WiFi is a local high-speed wireless broadband technology. What WiMAX and 4G technologies like EDGE networks do is, essentially, take that high-speed capability that we’ve all become used to with WiFi, with our localized hot spots, and extend them out to a metropolitan or regional focus or regional scope similar to what today’s 2G and 3G phone networks can deliver. So essentially what they’re doing is, they’re taking ubiquitous, high-speed wireless connectivity and they’re making it available wherever you are, such that you are not stuck to a wireless hot spot.

Scott Fulton: Well, I can see a situation gearing up where, if it appears that Sprint is going to be backing WiMAX and then you have Verizon backing UMB and Cingular going ahead with EDGE, all of them have certain technological claims over one another with regards to theoretical throughput and performance, but I would think that what would eventually decide the victor in the marketplace, as you pointed out, wouldn’t be the technological superiority as much as what are the killer services that sell the phones that make these things work?

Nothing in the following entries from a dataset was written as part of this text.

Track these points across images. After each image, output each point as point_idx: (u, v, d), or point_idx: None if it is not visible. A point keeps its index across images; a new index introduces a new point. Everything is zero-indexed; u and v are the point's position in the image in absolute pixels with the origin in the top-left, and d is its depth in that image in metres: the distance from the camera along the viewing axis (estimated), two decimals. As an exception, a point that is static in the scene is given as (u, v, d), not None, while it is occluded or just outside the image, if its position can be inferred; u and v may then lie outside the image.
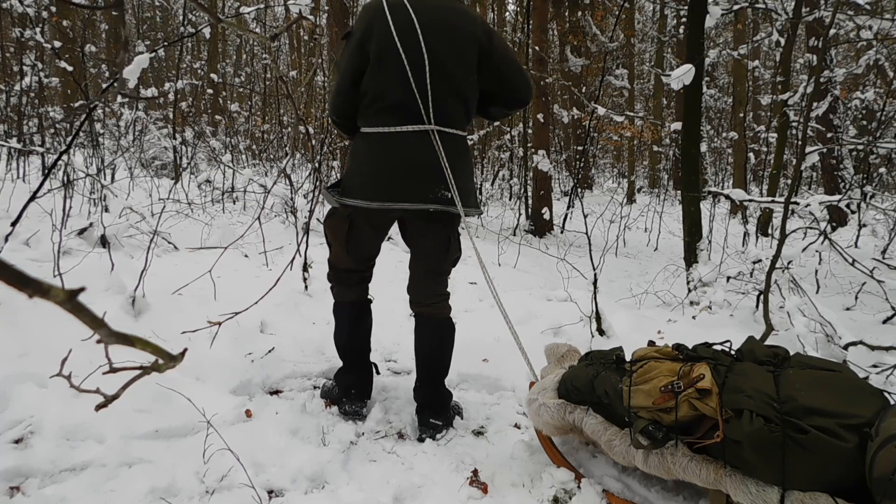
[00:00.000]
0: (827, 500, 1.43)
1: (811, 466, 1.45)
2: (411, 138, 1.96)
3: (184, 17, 8.80)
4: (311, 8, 3.06)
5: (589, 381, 1.90)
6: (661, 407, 1.66)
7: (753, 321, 3.71)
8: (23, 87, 6.26)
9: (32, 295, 0.40)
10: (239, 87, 14.80)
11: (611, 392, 1.81)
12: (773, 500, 1.48)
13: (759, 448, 1.50)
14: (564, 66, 12.05)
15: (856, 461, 1.41)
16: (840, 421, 1.45)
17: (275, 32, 1.63)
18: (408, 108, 1.94)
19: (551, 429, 1.96)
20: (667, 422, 1.66)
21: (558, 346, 2.32)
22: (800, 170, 4.13)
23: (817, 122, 8.73)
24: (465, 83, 2.00)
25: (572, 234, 7.72)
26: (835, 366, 1.67)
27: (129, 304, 2.66)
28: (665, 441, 1.64)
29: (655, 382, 1.71)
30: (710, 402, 1.60)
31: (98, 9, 0.69)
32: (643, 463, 1.72)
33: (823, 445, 1.43)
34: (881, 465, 1.35)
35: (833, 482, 1.45)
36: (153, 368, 0.58)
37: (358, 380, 2.31)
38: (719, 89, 16.25)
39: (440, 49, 1.92)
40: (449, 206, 2.01)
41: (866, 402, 1.51)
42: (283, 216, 5.64)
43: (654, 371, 1.75)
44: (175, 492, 1.77)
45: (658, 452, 1.67)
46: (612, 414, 1.81)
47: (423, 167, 1.97)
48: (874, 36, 5.99)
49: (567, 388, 1.96)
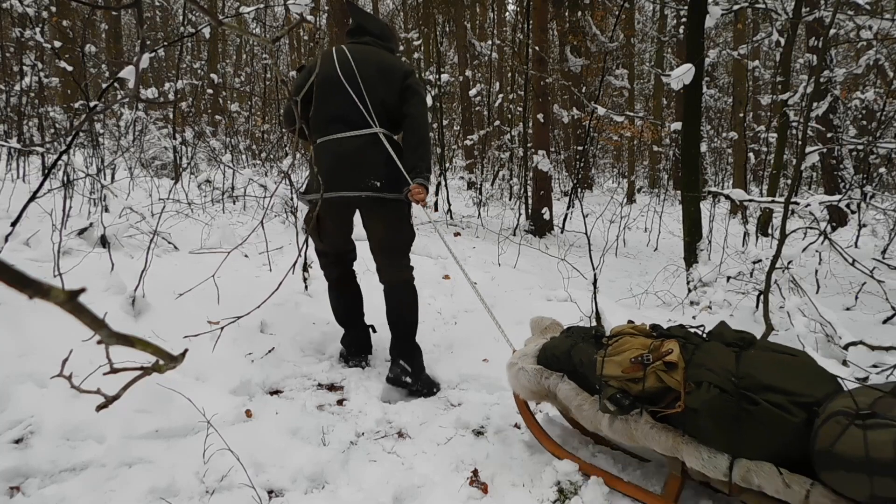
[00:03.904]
0: (771, 468, 1.53)
1: (760, 437, 1.55)
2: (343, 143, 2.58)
3: (184, 17, 8.80)
4: (310, 8, 3.06)
5: (567, 350, 2.03)
6: (630, 377, 1.78)
7: (753, 321, 3.71)
8: (23, 87, 6.26)
9: (33, 296, 0.40)
10: (239, 87, 14.80)
11: (586, 361, 1.94)
12: (723, 466, 1.59)
13: (713, 416, 1.61)
14: (564, 66, 12.05)
15: (802, 435, 1.51)
16: (792, 398, 1.55)
17: (276, 35, 1.64)
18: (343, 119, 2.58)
19: (528, 392, 2.08)
20: (634, 391, 1.77)
21: (543, 319, 2.46)
22: (800, 170, 4.13)
23: (817, 122, 8.73)
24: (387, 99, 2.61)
25: (572, 234, 7.72)
26: (795, 351, 1.76)
27: (129, 304, 2.66)
28: (630, 408, 1.76)
29: (627, 354, 1.83)
30: (676, 375, 1.71)
31: (104, 8, 0.69)
32: (608, 428, 1.83)
33: (772, 418, 1.53)
34: (822, 439, 1.44)
35: (780, 453, 1.54)
36: (153, 369, 0.58)
37: (356, 338, 2.85)
38: (719, 89, 16.24)
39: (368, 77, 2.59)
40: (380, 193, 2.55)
41: (820, 384, 1.61)
42: (283, 216, 5.64)
43: (627, 344, 1.87)
44: (175, 492, 1.77)
45: (623, 419, 1.79)
46: (585, 382, 1.94)
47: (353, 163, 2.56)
48: (874, 36, 5.99)
49: (546, 355, 2.08)
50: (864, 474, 1.35)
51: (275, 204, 5.71)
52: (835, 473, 1.41)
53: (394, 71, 2.62)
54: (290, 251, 4.24)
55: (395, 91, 2.61)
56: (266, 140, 10.87)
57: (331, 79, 2.60)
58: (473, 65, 12.93)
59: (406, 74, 2.64)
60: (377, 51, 2.71)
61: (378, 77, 2.60)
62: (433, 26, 12.05)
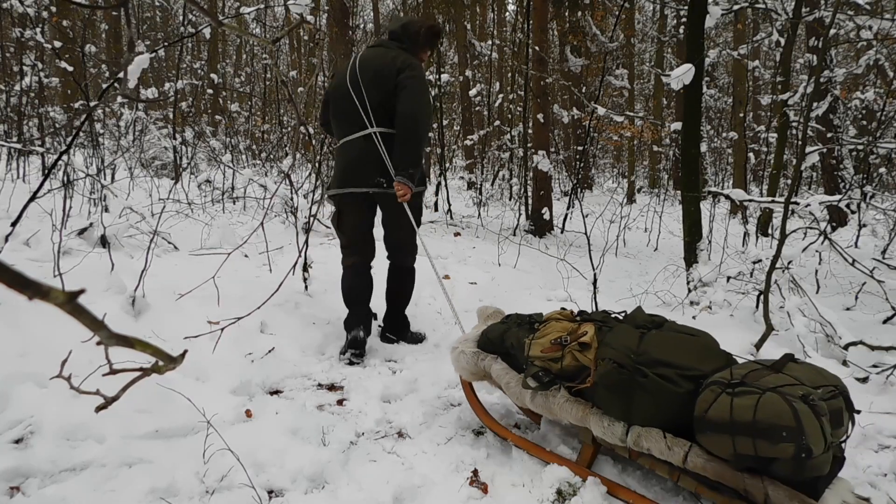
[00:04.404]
0: (657, 433, 1.73)
1: (649, 405, 1.75)
2: (354, 143, 2.87)
3: (184, 17, 8.80)
4: (310, 8, 3.09)
5: (500, 334, 2.23)
6: (551, 356, 1.98)
7: (753, 321, 3.71)
8: (23, 87, 6.26)
9: (32, 297, 0.40)
10: (239, 87, 14.79)
11: (516, 344, 2.14)
12: (619, 432, 1.80)
13: (609, 388, 1.83)
14: (564, 66, 12.04)
15: (687, 404, 1.69)
16: (680, 372, 1.74)
17: (276, 36, 1.65)
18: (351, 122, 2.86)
19: (467, 373, 2.29)
20: (554, 370, 1.98)
21: (487, 308, 2.66)
22: (800, 170, 4.12)
23: (817, 122, 8.73)
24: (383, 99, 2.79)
25: (572, 234, 7.71)
26: (697, 332, 1.95)
27: (129, 304, 2.66)
28: (549, 385, 1.97)
29: (549, 337, 2.04)
30: (589, 354, 1.93)
31: (100, 8, 0.69)
32: (531, 402, 2.02)
33: (660, 389, 1.73)
34: (699, 406, 1.64)
35: (669, 421, 1.74)
36: (153, 370, 0.58)
37: (356, 315, 2.99)
38: (719, 89, 16.23)
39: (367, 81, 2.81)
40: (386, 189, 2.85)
41: (711, 360, 1.80)
42: (283, 216, 5.64)
43: (551, 328, 2.08)
44: (175, 492, 1.77)
45: (543, 394, 1.99)
46: (515, 362, 2.14)
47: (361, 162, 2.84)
48: (874, 36, 5.99)
49: (483, 340, 2.30)
50: (727, 435, 1.55)
51: (275, 204, 5.71)
52: (707, 435, 1.61)
53: (387, 70, 2.76)
54: (290, 251, 4.24)
55: (388, 90, 2.76)
56: (266, 140, 10.86)
57: (341, 85, 2.88)
58: (473, 65, 12.93)
59: (399, 71, 2.74)
60: (384, 52, 2.86)
61: (374, 79, 2.79)
62: (433, 26, 12.02)
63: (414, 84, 2.73)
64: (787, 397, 1.51)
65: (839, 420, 1.58)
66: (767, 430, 1.49)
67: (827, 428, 1.50)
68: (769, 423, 1.49)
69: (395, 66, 2.75)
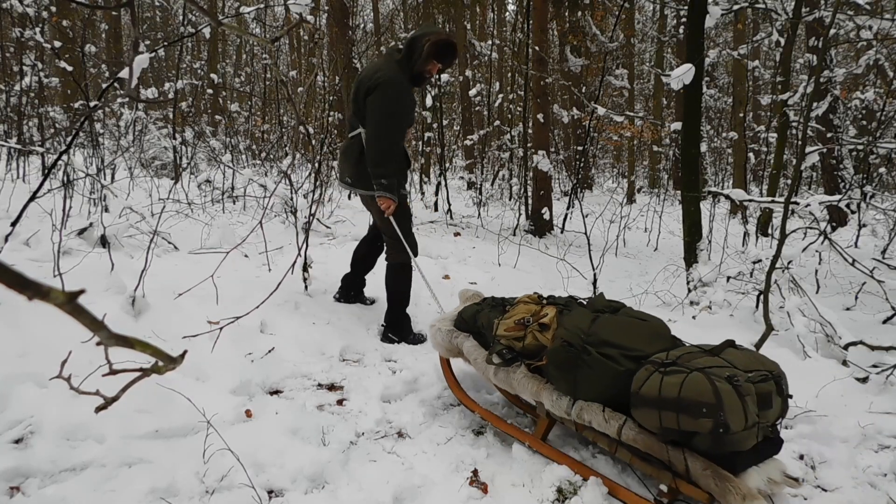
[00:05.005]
0: (597, 407, 1.89)
1: (592, 381, 1.90)
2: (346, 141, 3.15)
3: (184, 17, 8.80)
4: (310, 8, 3.09)
5: (473, 315, 2.43)
6: (514, 336, 2.16)
7: (753, 321, 3.71)
8: (23, 87, 6.26)
9: (32, 297, 0.40)
10: (239, 87, 14.79)
11: (486, 324, 2.33)
12: (565, 406, 1.96)
13: (556, 364, 2.00)
14: (564, 66, 12.04)
15: (626, 382, 1.82)
16: (624, 352, 1.88)
17: (276, 36, 1.65)
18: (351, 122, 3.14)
19: (443, 349, 2.48)
20: (517, 348, 2.15)
21: (467, 291, 2.89)
22: (800, 170, 4.12)
23: (817, 122, 8.72)
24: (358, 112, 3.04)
25: (572, 234, 7.71)
26: (649, 317, 2.10)
27: (129, 304, 2.66)
28: (511, 362, 2.14)
29: (515, 317, 2.21)
30: (548, 334, 2.08)
31: (100, 8, 0.69)
32: (494, 377, 2.20)
33: (602, 367, 1.88)
34: (634, 383, 1.78)
35: (609, 396, 1.88)
36: (153, 370, 0.58)
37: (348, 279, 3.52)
38: (719, 89, 16.22)
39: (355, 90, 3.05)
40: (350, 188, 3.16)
41: (656, 343, 1.94)
42: (283, 216, 5.63)
43: (517, 310, 2.25)
44: (175, 492, 1.77)
45: (504, 370, 2.15)
46: (484, 340, 2.33)
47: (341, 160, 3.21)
48: (874, 36, 5.99)
49: (459, 319, 2.50)
50: (655, 409, 1.69)
51: (274, 204, 5.71)
52: (639, 410, 1.75)
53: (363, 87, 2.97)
54: (289, 251, 4.23)
55: (360, 106, 3.00)
56: (266, 140, 10.86)
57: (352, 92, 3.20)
58: (473, 65, 12.93)
59: (368, 91, 2.94)
60: (378, 64, 3.06)
61: (356, 90, 3.03)
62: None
63: (374, 108, 2.91)
64: (711, 377, 1.64)
65: (767, 402, 1.68)
66: (690, 405, 1.62)
67: (750, 407, 1.62)
68: (691, 400, 1.62)
69: (368, 85, 2.94)
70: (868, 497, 1.95)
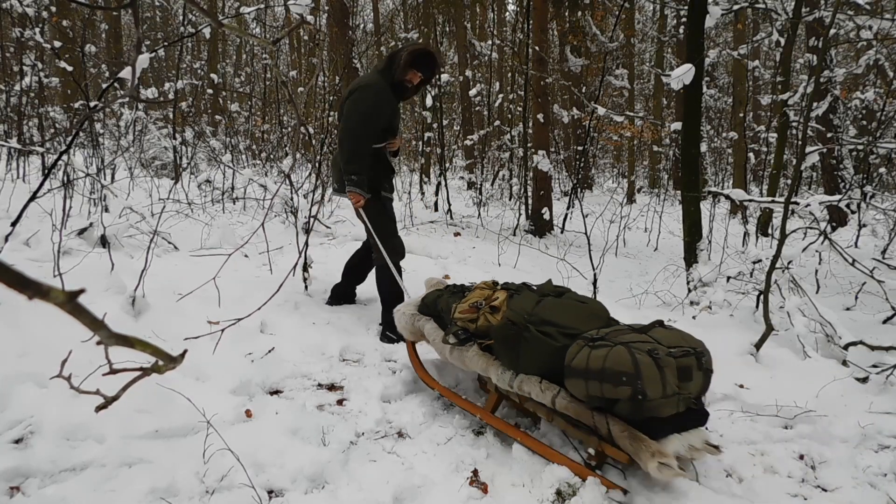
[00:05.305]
0: (536, 380, 2.07)
1: (531, 357, 2.09)
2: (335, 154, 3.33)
3: (184, 17, 8.80)
4: (310, 9, 3.10)
5: (434, 299, 2.63)
6: (469, 318, 2.36)
7: (753, 321, 3.71)
8: (23, 87, 6.26)
9: (32, 296, 0.40)
10: (239, 87, 14.79)
11: (445, 308, 2.53)
12: (508, 379, 2.14)
13: (500, 341, 2.21)
14: (564, 66, 12.04)
15: (561, 357, 1.98)
16: (561, 330, 2.06)
17: (276, 37, 1.65)
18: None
19: (406, 332, 2.68)
20: (471, 329, 2.35)
21: (433, 279, 3.10)
22: (800, 170, 4.12)
23: (817, 122, 8.72)
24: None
25: (572, 234, 7.71)
26: (589, 300, 2.30)
27: (129, 304, 2.66)
28: (465, 342, 2.33)
29: (469, 301, 2.40)
30: (498, 316, 2.26)
31: (101, 8, 0.69)
32: (450, 356, 2.38)
33: (539, 343, 2.06)
34: (567, 357, 1.96)
35: (548, 369, 2.05)
36: (153, 370, 0.58)
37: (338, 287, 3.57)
38: (719, 89, 16.21)
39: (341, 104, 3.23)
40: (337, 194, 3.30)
41: (591, 322, 2.11)
42: (283, 216, 5.64)
43: (474, 294, 2.45)
44: (175, 492, 1.77)
45: (459, 349, 2.34)
46: (443, 323, 2.52)
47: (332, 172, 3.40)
48: (874, 36, 5.99)
49: (422, 304, 2.70)
50: (583, 379, 1.87)
51: (275, 204, 5.71)
52: (570, 380, 1.93)
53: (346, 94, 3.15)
54: (290, 251, 4.23)
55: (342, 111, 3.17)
56: (266, 140, 10.86)
57: None
58: (473, 65, 12.93)
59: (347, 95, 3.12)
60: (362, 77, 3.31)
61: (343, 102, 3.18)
62: (433, 26, 12.05)
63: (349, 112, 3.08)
64: (632, 350, 1.81)
65: (687, 375, 1.85)
66: (611, 375, 1.80)
67: (669, 378, 1.79)
68: (613, 370, 1.79)
69: (349, 91, 3.13)
70: (868, 497, 1.95)
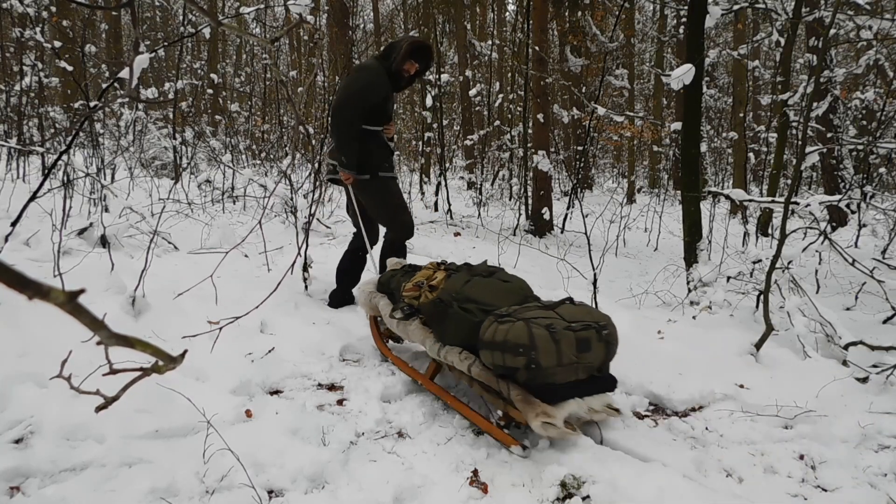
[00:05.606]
0: (456, 350, 2.32)
1: (454, 330, 2.35)
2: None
3: (184, 17, 8.80)
4: (310, 8, 3.12)
5: (388, 279, 2.96)
6: (413, 295, 2.64)
7: (753, 321, 3.71)
8: (23, 87, 6.26)
9: (32, 297, 0.40)
10: (239, 87, 14.79)
11: (396, 286, 2.84)
12: (436, 349, 2.40)
13: (429, 316, 2.52)
14: (564, 66, 12.04)
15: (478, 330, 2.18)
16: (481, 306, 2.31)
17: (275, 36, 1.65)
18: None
19: (365, 307, 3.02)
20: (415, 305, 2.63)
21: (393, 259, 3.38)
22: (800, 170, 4.12)
23: (817, 122, 8.72)
24: None
25: (572, 234, 7.71)
26: (514, 279, 2.54)
27: (129, 304, 2.66)
28: (409, 317, 2.62)
29: (415, 280, 2.67)
30: (436, 294, 2.52)
31: (100, 8, 0.69)
32: (397, 328, 2.66)
33: (460, 318, 2.32)
34: (481, 331, 2.17)
35: (468, 341, 2.28)
36: (153, 370, 0.58)
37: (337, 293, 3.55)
38: (719, 89, 16.21)
39: None
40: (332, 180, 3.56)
41: (509, 299, 2.35)
42: (283, 216, 5.64)
43: (420, 274, 2.72)
44: (175, 492, 1.77)
45: (404, 322, 2.63)
46: (395, 299, 2.82)
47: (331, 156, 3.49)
48: (874, 36, 5.99)
49: (379, 283, 3.03)
50: (489, 350, 2.10)
51: (274, 204, 5.71)
52: (482, 351, 2.16)
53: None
54: (289, 251, 4.23)
55: None
56: (266, 140, 10.86)
57: None
58: (473, 65, 12.93)
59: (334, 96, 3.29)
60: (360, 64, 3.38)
61: None
62: (433, 26, 12.05)
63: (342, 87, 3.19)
64: (530, 324, 2.05)
65: (586, 346, 2.10)
66: (511, 346, 2.03)
67: (565, 350, 2.03)
68: (512, 342, 2.03)
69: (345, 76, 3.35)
70: (868, 497, 1.95)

Carmi Levy: Exactly. Consumers don’t really care about the technological underpinnings of a given networking technology. They don’t understand the subtle differences between them. And it frankly doesn’t make much of a difference for the typical consumer, slight differences in bandwidth versus slight differences in throughput or power capacity or anything like that. Ultimately, what matters is, does your carrier support your services that make a difference to you, your life, and your business? That’s ultimately going to be the determining factor, because that’s what the consumer can see. The consumer can’t see the technical spec sheet that the engineer considers when he or she specs out the transmission tower, for example. So if you are a Verizon customer, and Verizon puts together a package with the right services at the right price with the right level of coverage that supports the right devices, you’re going to go in that direction even if Verizon service is, for whatever reason, slightly slower than Cingular’s.

At the end of the day, it’s what does the consumer see? And what the consumer sees is the service, the package, the price. It is not the technological spec sheet. That might matter to a networking manager at an IT shop, but in the end, what the end user and the consumer cares about is the service and nothing else.

Scott Fulton: Well, with that said, it looks like these three major players are going to battle with one another naked, in a way, because they’re touting the technology but they don’t have the service.

Carmi Levy: They’re drawing the lines in the sand now, and they’re very hard-line. Essentially if you back the wrong horse, you could essentially be driving yourself into a corner. Pity the vendor or the carrier that picks the wrong wireless technology at this point in time, because ultimately they will be nowhere if that technology dead-ends in a few years’ time.

But clearly these are some very large bets. To commit to a next generation metropolitan-area networking wireless technology is a multi-billion-dollar decision, in terms of building out the infrastructure, margining it, commiting to the device support, commiting to the service support. Obviously all of the major carriers have made their decisions based on what they think their client base wants, what services their clients are going to want in the years to come, and each one of them very strongly believes that they are not going to fail. So it might very well be a case that no one technology has to fail; the market might very well be large enough for all of these technologies to allow the carriers to make a profit by delivering services on top of them. It doesn’t necessarily need to be a carnivorous scenario.

Scott Fulton: Glad you're keeping up with all of this. Thanks, Carmi.